Barbosa, who is also married to a doctor, said he and his wife refused to go to the party due to safety reasons.
However, it was a party that by current state health standards appeared harmless. A total of 25 people attended, and not all of them arrived and stayed for the same duration.
“When people started getting sick, we really let everyone have it,” Barbosa said. “We knew this was going to happen, I mean this whole time this has been going on we’ve been terrified.”
Among those infected are two young children, two grandparents, a cancer patient and Barbosa’s parents, who are in their 80s.
Three are now hospitalized: Barbosa’s parents Frank and Carole, along with his sister Kathy, who is battling breast cancer.
Kathy, per Barbosa, is recovering and feeling better, despite contracting the virus while simultaneously undergoing chemo treatments.
He says she went to the party and got infected, even though she was socially distanced outside on a porch.
But Barbosa’s parents are in a much tougher situation.
Frank and Carole are highschool sweethearts and have been married almost 68 years.
Barbosa said it’s likely Carole infected Frank after she stopped by the party to drop something off.
Carole has been hospitalized since June 13, and Frank has been in a hospital since June 17.
Frank is in the ICU and is on life support. Barbosa told WFAA that he is inches away from being put on a ventilator.
“My dad’s hanging on by a thread,” Barbosa said. “They’re saying this is one of the last straws for my dad.”

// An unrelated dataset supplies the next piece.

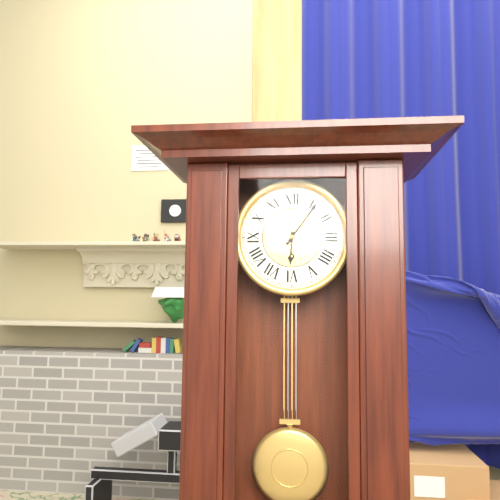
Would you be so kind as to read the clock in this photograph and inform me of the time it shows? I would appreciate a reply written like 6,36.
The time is 6,06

Visitation is mostly restricted, meaning calls to Barbosa’s parents are vital.
“That’s really the best medicine. You know they’re in there by themselves with no family,” Barbosa said holding back tears. “It’s heartbreaking.”
Need for Plasma
Barbosa told WFAA that his father is in need of blood plasma from recovered COVID-19 patients, who have established antibodies.
However, Barbosa said that doctors have informed him that there’s not a lot of it right now.

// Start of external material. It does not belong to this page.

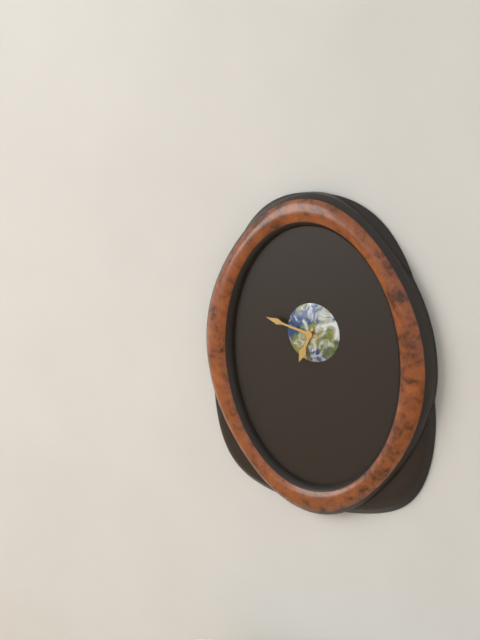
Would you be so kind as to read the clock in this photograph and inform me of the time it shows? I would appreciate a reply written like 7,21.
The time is 6,47
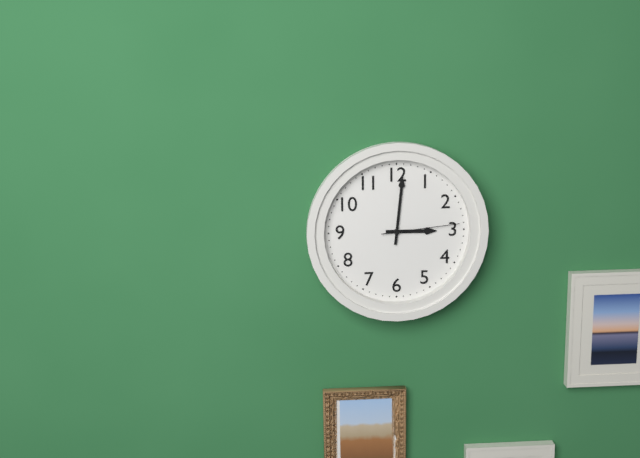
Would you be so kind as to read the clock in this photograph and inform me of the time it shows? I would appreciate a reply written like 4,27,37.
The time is 3,01,14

On Facebook, a plea for help from Barbosa was answered by a few firefighters once infected with COVID-19, who were willing to donate.
But he quickly learned that they couldn’t donate their plasma for one specific person because there was a shortage.
WFAA is now researching if that’s the case with blood banks across the Dallas-Fort Worth area.
In the meantime, Barbosa is using the phrase ‘Frank Alert’ to raise awareness about the need for more blood plasma with COVID-19 antibodies.
“If you’ve recovered…go donate your plasma,” Barbosa said.
Other than his sister and parents, Barbosa said that his family is mostly recovering.
In just a matter of weeks, they’ve gone through multiple emotions in this COVID-19 cautionary tale — starting with anger.
“We were horrified. People couldn’t believe that they took it to a family member,” Barbosa said.
“But now, we’re holding on together.”